When they got home, Gahigi wanted to clean up the blood in the hallway, but Seb insisted he take a shower and rest. He felt a jab of panic when he saw Isaiah’s camera on the floor. He scrolled through the pictures, but they were shots of his old photos, nothing telling, thank goodness. But the pictures of the Accord were a shock. After all these years, Isaiah had actually found the car. How was that possible? The young man was indeed dangerous. Maybe there was a way to reconstruct the past. No. That was absurd. There was nothing to reconstruct. It had been eight long years since he’d driven the car into that amiable fool and felt the satisfying crunch of his body breaking apart and somersaulting through the air. There was no evidence, no witnesses, no documents, no videotape, and the police had ruled it an accident. Seb was still uneasy. Isaiah was smart and determined; a risky loose end, and many of his criminal acquaintances had tripped on one and ended up in prison.

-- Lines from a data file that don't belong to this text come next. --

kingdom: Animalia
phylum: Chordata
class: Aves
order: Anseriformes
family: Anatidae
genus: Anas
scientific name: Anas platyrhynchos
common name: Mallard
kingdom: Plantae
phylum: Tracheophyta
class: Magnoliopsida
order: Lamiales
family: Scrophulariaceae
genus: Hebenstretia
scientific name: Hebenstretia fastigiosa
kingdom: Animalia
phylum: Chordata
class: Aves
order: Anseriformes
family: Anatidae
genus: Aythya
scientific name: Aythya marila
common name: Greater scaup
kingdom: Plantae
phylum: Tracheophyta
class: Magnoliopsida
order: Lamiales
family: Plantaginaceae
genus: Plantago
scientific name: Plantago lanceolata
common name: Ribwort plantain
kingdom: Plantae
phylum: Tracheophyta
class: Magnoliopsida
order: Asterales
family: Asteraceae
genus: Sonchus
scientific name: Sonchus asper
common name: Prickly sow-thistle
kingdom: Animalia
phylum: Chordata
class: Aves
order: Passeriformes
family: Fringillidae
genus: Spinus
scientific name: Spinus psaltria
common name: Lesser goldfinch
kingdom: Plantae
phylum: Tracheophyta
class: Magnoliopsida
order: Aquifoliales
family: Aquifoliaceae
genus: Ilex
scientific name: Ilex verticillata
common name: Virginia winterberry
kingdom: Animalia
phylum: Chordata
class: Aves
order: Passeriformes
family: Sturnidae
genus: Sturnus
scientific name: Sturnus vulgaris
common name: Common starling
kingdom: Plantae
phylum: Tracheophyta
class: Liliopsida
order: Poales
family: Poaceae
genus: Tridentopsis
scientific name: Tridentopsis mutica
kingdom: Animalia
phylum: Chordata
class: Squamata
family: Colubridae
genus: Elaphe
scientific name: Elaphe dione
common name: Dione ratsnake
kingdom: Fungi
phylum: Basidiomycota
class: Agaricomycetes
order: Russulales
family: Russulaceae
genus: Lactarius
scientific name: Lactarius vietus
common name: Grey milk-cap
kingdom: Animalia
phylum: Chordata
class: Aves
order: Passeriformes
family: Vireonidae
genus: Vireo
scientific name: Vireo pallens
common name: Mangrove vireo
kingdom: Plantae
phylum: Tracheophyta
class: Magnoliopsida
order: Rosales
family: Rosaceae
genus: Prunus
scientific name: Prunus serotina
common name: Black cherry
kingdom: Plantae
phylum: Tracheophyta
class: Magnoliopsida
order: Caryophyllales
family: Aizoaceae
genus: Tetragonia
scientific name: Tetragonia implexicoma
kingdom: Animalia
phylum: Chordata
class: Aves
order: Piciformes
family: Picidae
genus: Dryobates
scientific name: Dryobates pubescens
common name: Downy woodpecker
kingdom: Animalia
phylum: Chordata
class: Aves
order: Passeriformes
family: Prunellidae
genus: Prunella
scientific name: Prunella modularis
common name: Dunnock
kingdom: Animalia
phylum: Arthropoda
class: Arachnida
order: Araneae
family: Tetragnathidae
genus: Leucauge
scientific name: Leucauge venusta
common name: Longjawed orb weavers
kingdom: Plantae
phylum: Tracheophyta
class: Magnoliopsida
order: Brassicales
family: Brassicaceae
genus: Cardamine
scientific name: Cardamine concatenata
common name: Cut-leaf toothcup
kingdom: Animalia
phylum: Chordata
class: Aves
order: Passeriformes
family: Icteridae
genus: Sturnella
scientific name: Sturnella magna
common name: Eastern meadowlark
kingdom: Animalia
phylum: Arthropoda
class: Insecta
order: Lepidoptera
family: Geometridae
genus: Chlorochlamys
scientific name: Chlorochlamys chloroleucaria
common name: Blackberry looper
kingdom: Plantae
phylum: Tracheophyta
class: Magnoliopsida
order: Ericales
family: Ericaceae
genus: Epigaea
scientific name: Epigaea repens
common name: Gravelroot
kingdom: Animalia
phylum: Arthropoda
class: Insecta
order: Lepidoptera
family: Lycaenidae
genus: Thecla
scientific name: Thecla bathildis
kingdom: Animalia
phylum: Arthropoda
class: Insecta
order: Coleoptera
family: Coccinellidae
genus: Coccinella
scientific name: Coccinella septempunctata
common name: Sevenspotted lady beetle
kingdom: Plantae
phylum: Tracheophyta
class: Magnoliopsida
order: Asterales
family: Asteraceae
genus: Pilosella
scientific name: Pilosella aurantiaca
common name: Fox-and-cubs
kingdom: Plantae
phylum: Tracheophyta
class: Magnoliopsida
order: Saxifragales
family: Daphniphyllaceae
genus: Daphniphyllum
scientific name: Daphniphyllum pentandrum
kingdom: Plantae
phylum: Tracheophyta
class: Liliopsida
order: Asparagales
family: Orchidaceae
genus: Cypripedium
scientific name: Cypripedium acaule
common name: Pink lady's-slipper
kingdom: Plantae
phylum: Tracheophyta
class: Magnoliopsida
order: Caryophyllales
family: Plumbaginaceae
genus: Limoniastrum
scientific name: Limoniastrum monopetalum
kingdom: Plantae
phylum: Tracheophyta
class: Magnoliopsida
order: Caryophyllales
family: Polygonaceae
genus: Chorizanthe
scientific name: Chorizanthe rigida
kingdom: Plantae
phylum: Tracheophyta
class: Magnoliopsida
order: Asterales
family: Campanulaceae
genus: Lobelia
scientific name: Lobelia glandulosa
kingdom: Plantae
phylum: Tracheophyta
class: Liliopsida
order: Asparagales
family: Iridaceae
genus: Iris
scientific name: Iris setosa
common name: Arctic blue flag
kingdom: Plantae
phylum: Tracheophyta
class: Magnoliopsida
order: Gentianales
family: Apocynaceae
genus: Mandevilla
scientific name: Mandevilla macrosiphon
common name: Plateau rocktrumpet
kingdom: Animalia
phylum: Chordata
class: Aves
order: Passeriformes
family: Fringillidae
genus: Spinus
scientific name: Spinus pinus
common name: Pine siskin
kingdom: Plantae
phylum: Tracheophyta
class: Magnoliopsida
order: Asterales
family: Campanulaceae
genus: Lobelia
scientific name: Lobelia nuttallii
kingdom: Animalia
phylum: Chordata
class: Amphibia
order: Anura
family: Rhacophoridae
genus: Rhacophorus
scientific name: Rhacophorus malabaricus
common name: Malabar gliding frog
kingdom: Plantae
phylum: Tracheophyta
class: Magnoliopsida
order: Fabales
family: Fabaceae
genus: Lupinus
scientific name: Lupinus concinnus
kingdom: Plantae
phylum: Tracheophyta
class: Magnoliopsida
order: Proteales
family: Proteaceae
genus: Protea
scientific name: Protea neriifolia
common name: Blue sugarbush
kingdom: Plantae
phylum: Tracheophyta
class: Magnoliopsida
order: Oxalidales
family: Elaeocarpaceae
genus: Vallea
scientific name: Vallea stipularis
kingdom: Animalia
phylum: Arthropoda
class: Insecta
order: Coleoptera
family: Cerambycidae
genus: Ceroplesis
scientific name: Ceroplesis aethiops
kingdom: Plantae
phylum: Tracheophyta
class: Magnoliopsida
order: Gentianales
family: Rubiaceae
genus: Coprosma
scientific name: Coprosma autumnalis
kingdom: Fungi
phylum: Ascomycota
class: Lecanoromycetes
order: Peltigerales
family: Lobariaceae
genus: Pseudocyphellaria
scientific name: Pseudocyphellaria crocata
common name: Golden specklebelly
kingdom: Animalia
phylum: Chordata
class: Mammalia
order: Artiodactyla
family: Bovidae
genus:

Other than that unpleasantness, Seb was happy with the way things were going. He’d closed the deal on the house in Brentwood. Given his desperate beginnings, Seb thought he’d feel victorious signing a seven-figure check. Instead, he felt oddly disconcerted, unable to reconcile the well-dressed man in the real estate office with the emaciated b
oy with lice in his hair who came from a village where wealth was measured in goats. It didn’t seem possible that one had evolved into the other. They were more like separate entities, one remembered, one here and now. How could anyone have come so far and survived?
After the Tutsi man cut Seb’s leg off, he left the boy to die in a tall patch of elephant grass. In shock and bleeding, Seb managed to crawl onto the road and was nearly run over by a truck full of French peacekeepers. Seb’s father said their mission was to stand around and watch the slaughter. Luckily, Seb was taken to a UN outpost instead of the local hospital, which had become a warehouse for mutilated, flyblown dead bodies.
Seb was eventually sent to an orphanage, where he slept on a dirt floor, ate mashed bananas and boiled sorghum every day, and drank water that smelled like mud. Here Seb met Gahigi. The kinship was immediate, the two boys bonded by their horrific injuries. Seb was thin and weak after months in the hospital, walking on crutches fashioned from tree branches and strips of leather. Gahigi, who was older and tougher, protected Seb from the other boys, who had nothing to do with their anger and despair except purge it on each other. Seb taught Gahigi to read. For the next two years they were inseparable.
Seb was one of the fortunate, adopted by a Christian couple from Northampton, England. Gahigi was stoic when Seb boarded the bus with his new parents, but Seb wept at leaving behind his only friend in the world. His adopted mother, Mrs. McAllister, spent most of her time knitting scarves and mittens for the homeless or baking something inedible for a church function. She introduced Seb to her shocked neighbors as her adopted son from Rwanda, more pleased with herself than with Seb. Mr. McAllister hardly spoke a word to him. If they were in a room together or met each other going in and out of the bathroom, he’d give Seb a look that said I can’t believe it. The gutter monkey is actually in my house.